I evolved from a regular old baseball fan into something well beyond that the same way a lot of other people do nowadays – with fantasy baseball. I’d been playing most of my life, but in 2014 I dove into my first league that involved prospects. I didn’t really know what I was doing, but I ended up doing pretty well, I think, rounding up Corey Seager, Josh Bell, Michael Conforto, and Touki Toussaint in the first 7 rounds, and even managed to scoop a 17-year-old Luiz Gohara in the 22nd. Though any success I had past Seager was blind luck, really.
As the number of available names from the public “Top 100” lists began to slowly creep to 0, I didn’t know who to pick. So I stuck with the numbers. In the 10th round, I picked a 2013 draftee who, in his first full season, pitched 120+ IP at A+, struck out 117, walked just 25, allowed only 21 ER, and gave up just 2 HR all year. This, to me at the time, was a great pick.
His name was Glenn Sparkman, pitcher for the Kansas City Royals.
Of course, there was a lot I didn’t know at the time. I didn’t know that 22 year olds in High-A should [more or less] being pitching exactly that well below AA due to competition that is sometimes underdeveloped. I didn’t know that his 11 appearances out of the bullpen were noteworthy, as they would inflate his K totals while deflating his ERA. I didn’t know that his home park (Wilmington) suppresses HR like crazy and that his measly 1.4% HR/FB could in no way be a skill.
This worthless little anecdote always stuck with me, and that’s how Sparkman, the projection system that I’ve developed for pitching prospects, got both its name and a little bit of inspiration.
WHAT DOES SPARKMAN DO?
Sparkman projects the Major League impact of a pitcher through his 20’s using his age and stats at whatever level he pitched at. The projections come in the form of a total FanGraphs WAR total for these years and are based on historical seasons in the minors from 2007 forward. 
This will be the first time of many I will say that Sparkman is not intended in any way to replace or be better than actual scouting. That’s not its purpose. When analyzing a prospect, pitching or hitting, visit the actual scouting reports of Prospects Live, FanGraphs, Baseball America, or wherever else first, as the numbers alone will never come close to tell the whole story. What Sparkman can hopefully do is contextualize certain things such as age/level/risk to pershaps shed some light on some pitching performances that were either underappreciated or not as impressive as they seemed on the surface.
 Learning to web scrape is very much on the top of my to-do list, but until then, only the years 2007 and beyond for Minor League Baseball data are [free and] available in one nice, neat location for me to download and analyze.

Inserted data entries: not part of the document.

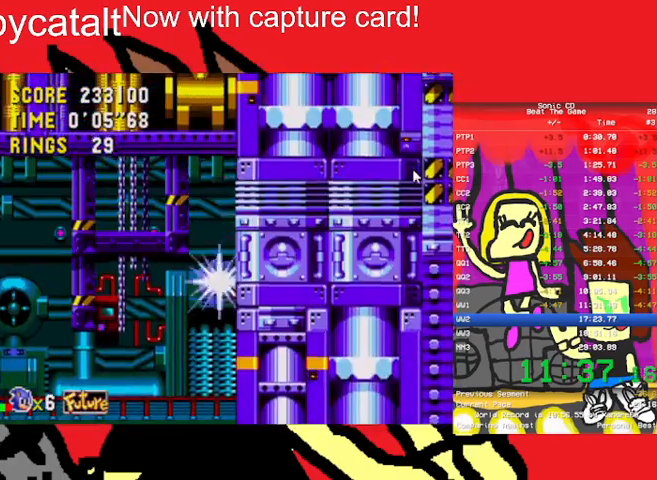
{"buttons": ["DPAD_RIGHT"], "events": [[100, "DPAD_UP", "down"], [167, "DPAD_LEFT", "up"], [167, "DPAD_RIGHT", "down"], [167, "DPAD_UP", "up"]]}
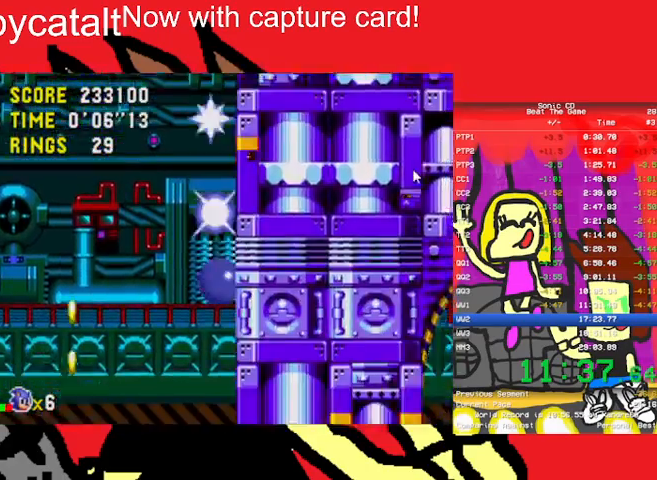
{"buttons": ["DPAD_RIGHT"], "events": []}
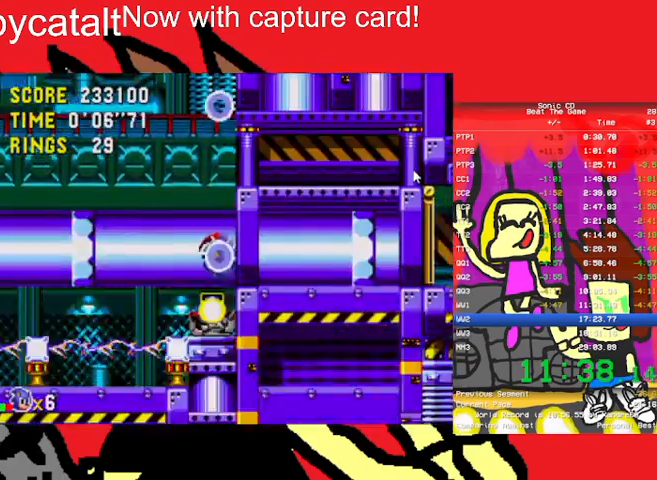
{"buttons": ["A", "B", "DPAD_LEFT"], "events": [[67, "A", "down"], [67, "B", "down"], [200, "B", "up"], [300, "A", "up"], [467, "A", "down"], [467, "B", "down"], [467, "DPAD_RIGHT", "up"], [500, "DPAD_LEFT", "down"]]}
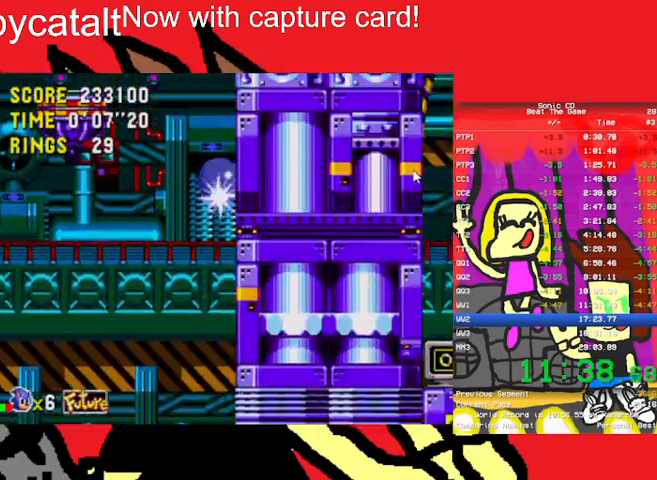
{"buttons": ["A", "B", "DPAD_RIGHT"], "events": [[100, "DPAD_UP", "down"], [233, "DPAD_LEFT", "up"], [333, "DPAD_LEFT", "down"], [400, "DPAD_LEFT", "up"], [400, "DPAD_RIGHT", "down"], [400, "DPAD_UP", "up"]]}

On one hand, that’s disappointing; more data is never a bad thing, and I would love to go into the 90s or beyond. On the other hand, the game has changed so much over the last 10 – 20 years, I’m not sure if this data would be more helpful than what I already have. It could even be making the model worse. I won’t know until I get my hands on it. For now, however, I was happy with the data I had for an initial roll out, which was almost 40,000 individual data points from Low-A to AAA over those years.
What Sparkman sets out to do is, for each pitching prospect that pitched in the last year, project the percent chance that said pitcher will reach certain career “milestones” before the age of 30. Then, based on those percentages, calculate an expected WAR for each pitcher over that same time period. To do this, Sparkman takes a players stats and uses various logistic regressions that change depending on level and milestone.
Logistic regressions, for those unfamiliar, have two outputs:
0 (or “False”, “Negative”, “No”, etc.)
1 (or “True”, “Positive”, “Yes”, etc.)
All historical seasons in the Minors have a 0 or a 1 associated with them for each milestone at the Major League level. Here’s James Paxton in his 20’s (13.6 total fWAR), for example:
Plotted in red along Y=1 (“Yes”) are the players that were worth 2+ WAR in their 20’s. These are dots, as one player only has one output, but may look like a line in most places due to the high density of data (there’s only so much you can spread out thousands of data points across one line). Plotted in purple at Y=0 (“No”) are are the players that didn’t hit that milestone. In light blue, we have the percent chance that the player will reach said milestone as predicted by the logistic regression given his league adjusted K%. As you can see, there are very few players who had an 80 K%+ or below in AA who reached this 2 WAR milestone. Meanwhile, the difference in chances to reach 2+ WAR more than doubled from 100 K%+ to 140 K%+. It’s hard to tell from a plot such as this, but the density of Y=1 dots past a 110 K%+ is much higher than the density of dots along Y=0 at this point, which is why the curve gravitates upward towards Y=1 as the K%+ increases. This is just one example of how a stat can impact Sparkman’s projection of a pitcher.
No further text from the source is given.